Yukio Mishima on his writing style:
"My ideal style would have had the grave beauty of polished wood in the entrance hall of a samurai mansion on a winter's day."
Dude was really messed up. This is how you end up committing seppuku and inspiring generations of malcontents into general dickishness.
Me, I want my writing to have the low-gravitas feel of a McMansion.
The point about postures and truths is an interesting insight though. I’m content to leave truths requiring a disciplined military bearing to others. The truths that concern me are the ones that can only be glimpsed when you’re slouching about mediocrely, whining and complaining
Gravitas inhibits your ability to see more than undignified weakness though
He walked in beauty, of the might
of faultless poise, and sightless eyes;
And the cutting edge of endless night,
met his belly — now dead he lies
With apologies to Lord Byron
Have you actually read with serious attention any of his novels? Or stories? Pontificating tweetstorms and parodic verse don't really cut it. Even biographers who don't buy into his beliefs have no trouble admitting he had a keen sensibility. His eyes were anything but sightless.

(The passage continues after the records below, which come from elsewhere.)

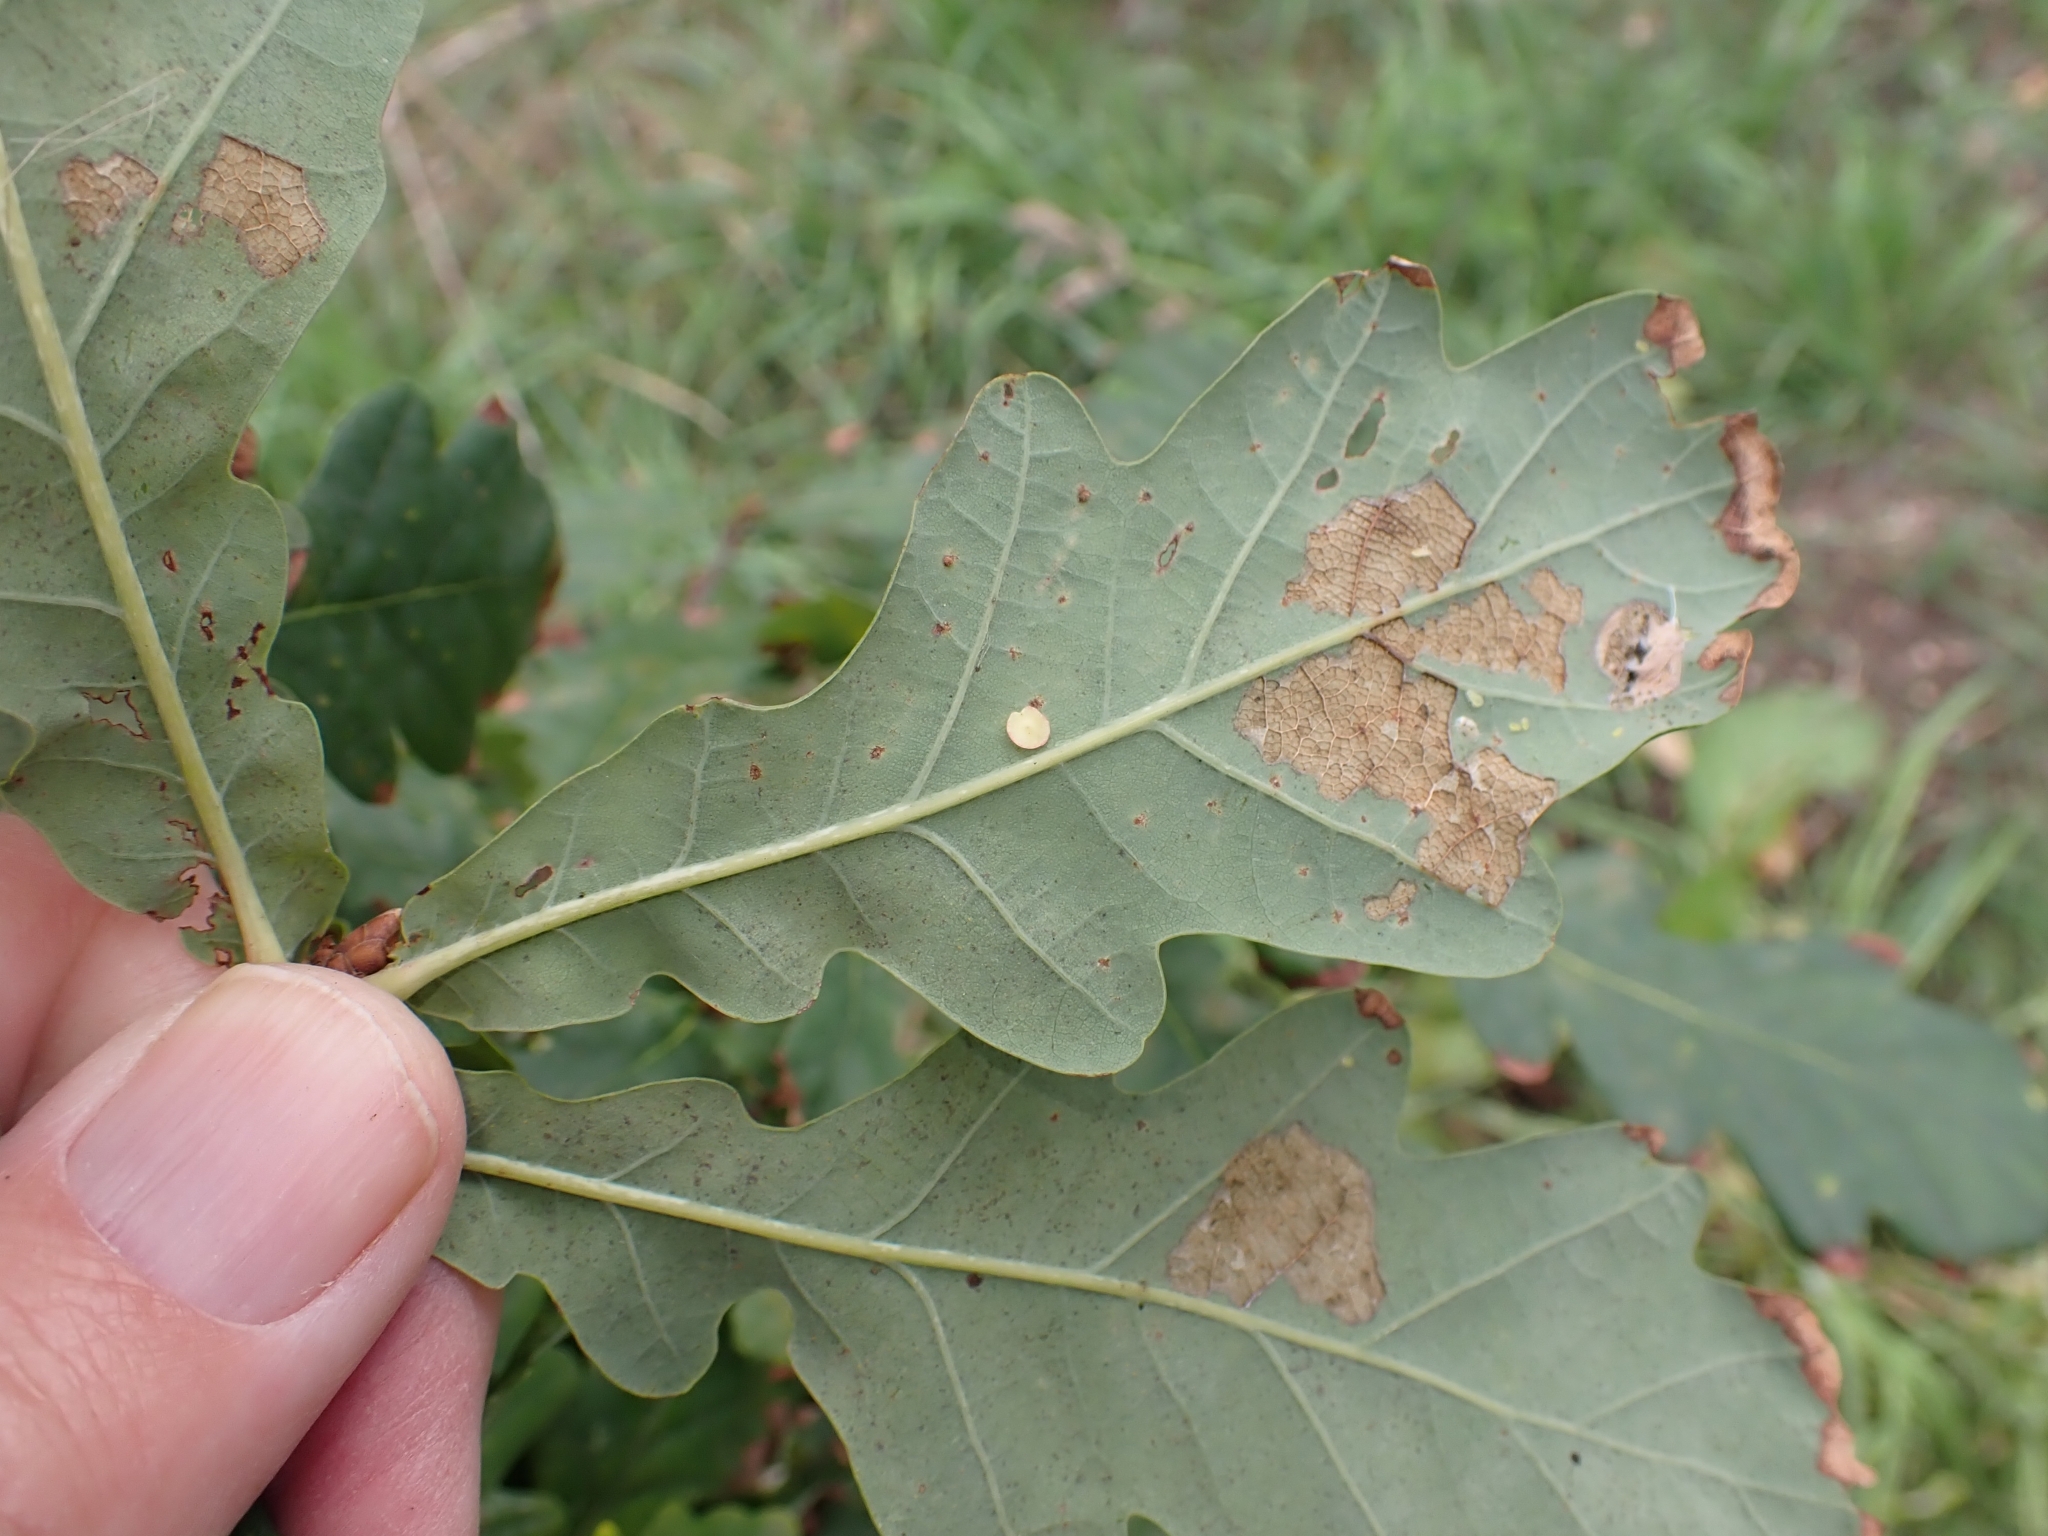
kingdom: Animalia
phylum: Arthropoda
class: Insecta
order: Hymenoptera
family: Cynipidae
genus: Neuroterus
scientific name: Neuroterus albipes
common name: Smooth spangle gall
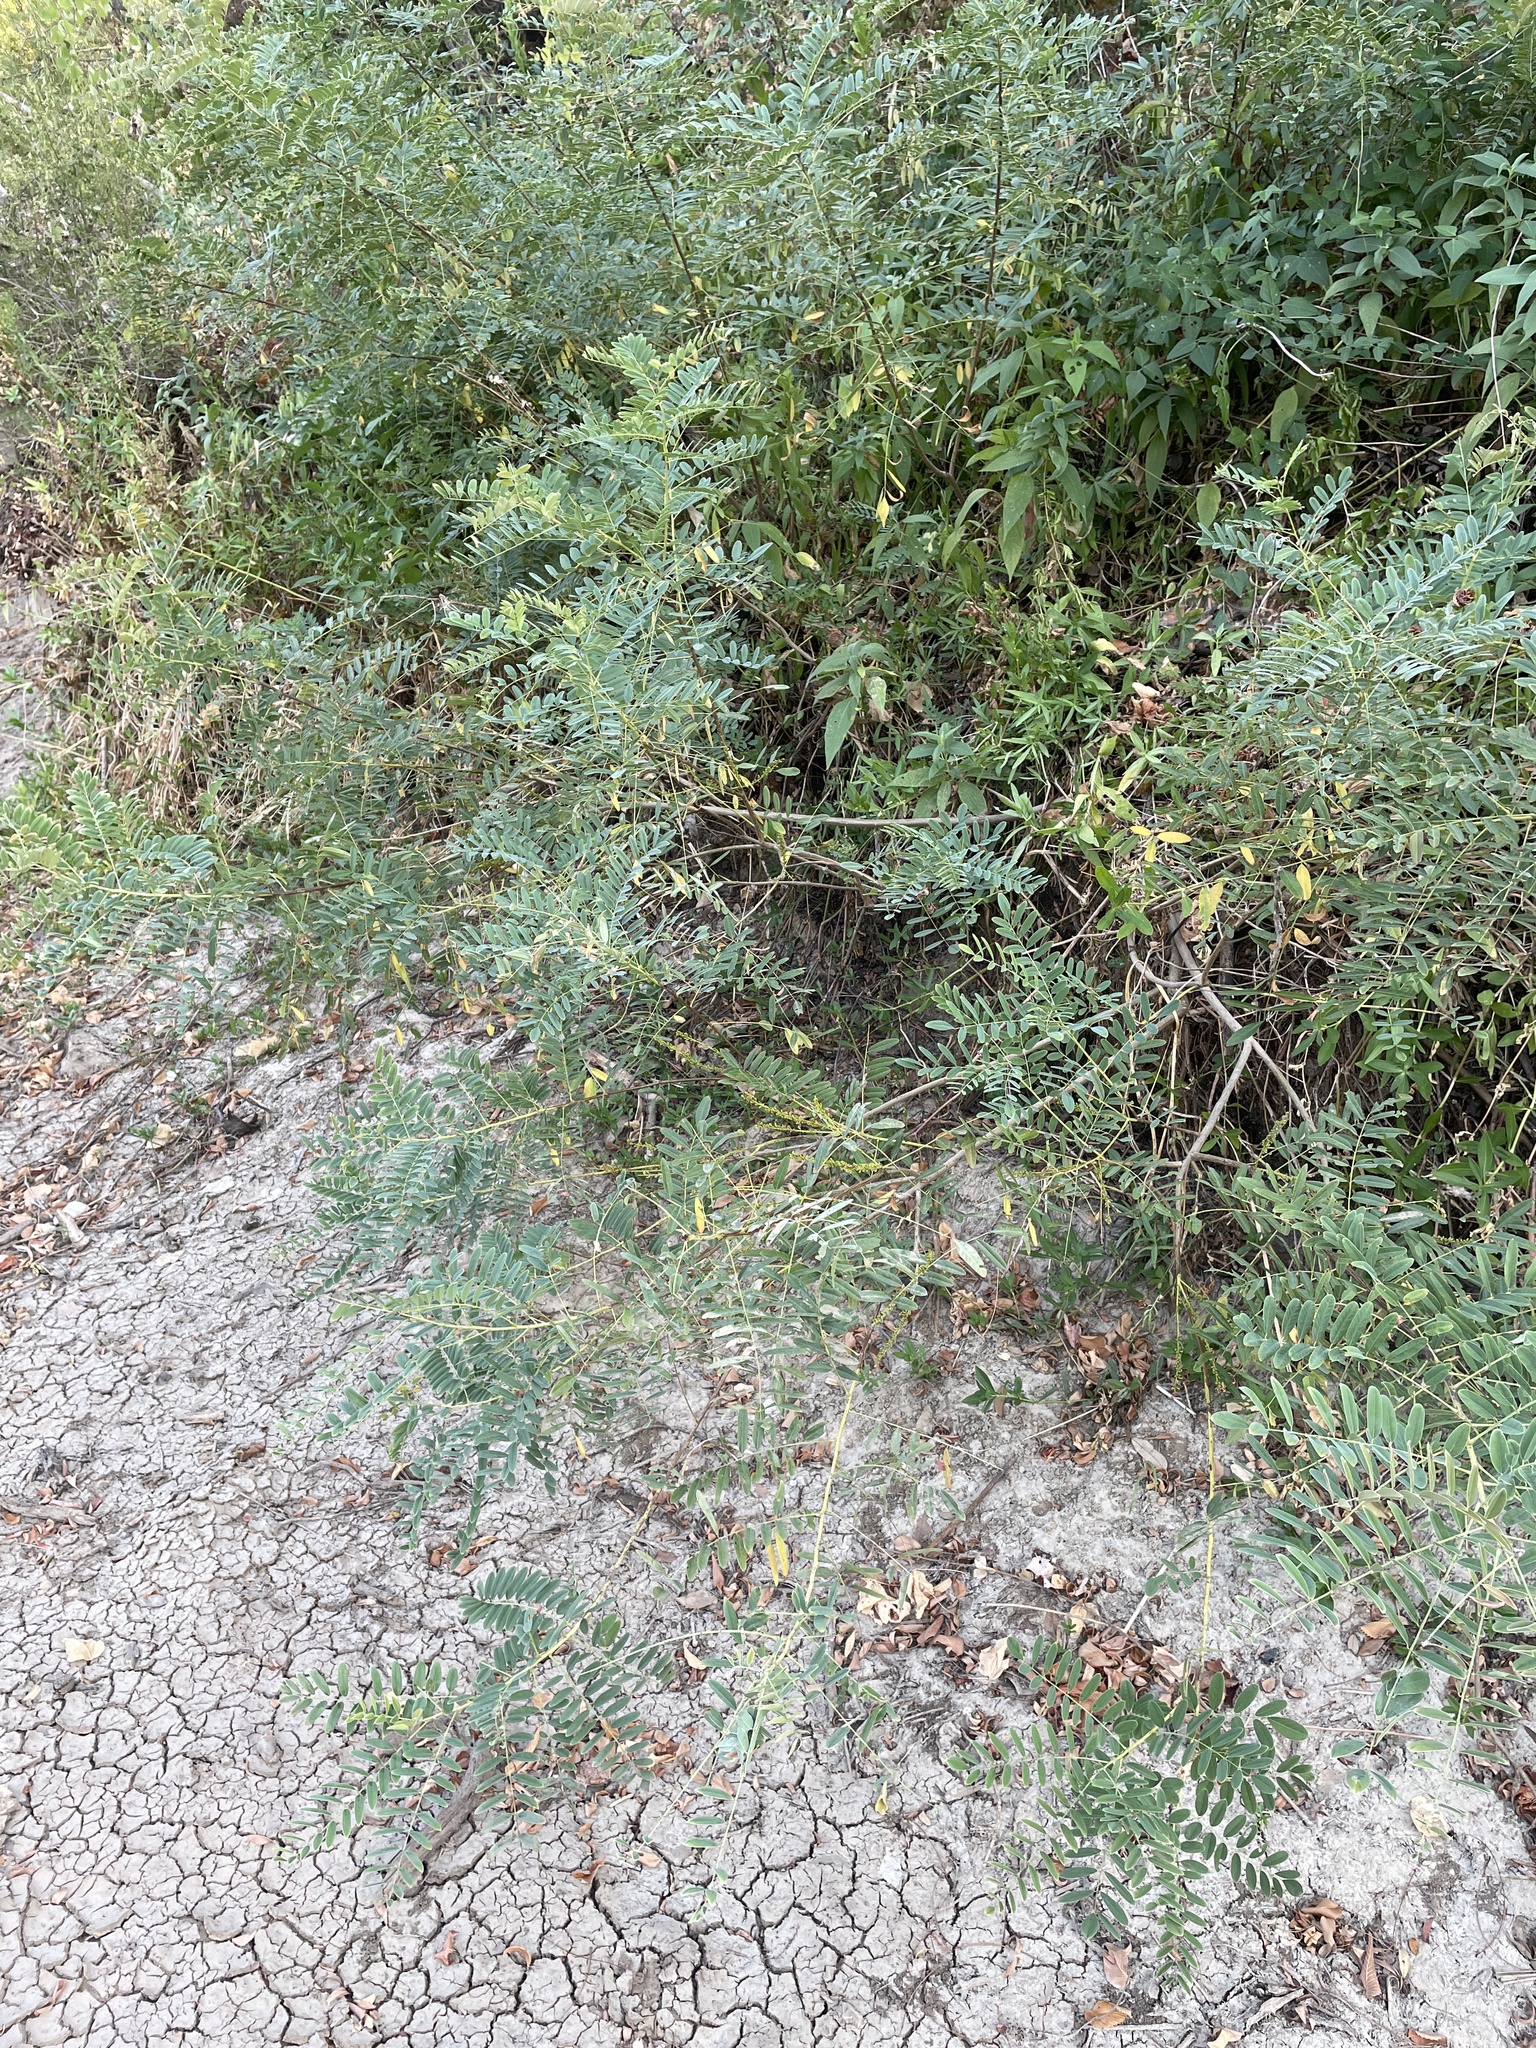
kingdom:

I’m sure he was a remarkable writer given he was in contention for a Nobel, though not to my taste. I’m not commenting on his literary work but his life history, and politics, which are of a very familiar type.
So that would be a no, then.
Tbh I'm glad he's still such a flashpoint for debate. I'm currently writing an essay about him. One of the things that my editor and I discussed at the pitching stage was the ongoing relevance of Mishima's life and work.
FWIW, Mishima was in fact slated to win the Nobel in 1968, according to reports, but in the end the committee swerved to an older Japanese writer, Kawabata, reasoning that Mishima (then in his early forties) was young enough to wait a few more years. Little did they know.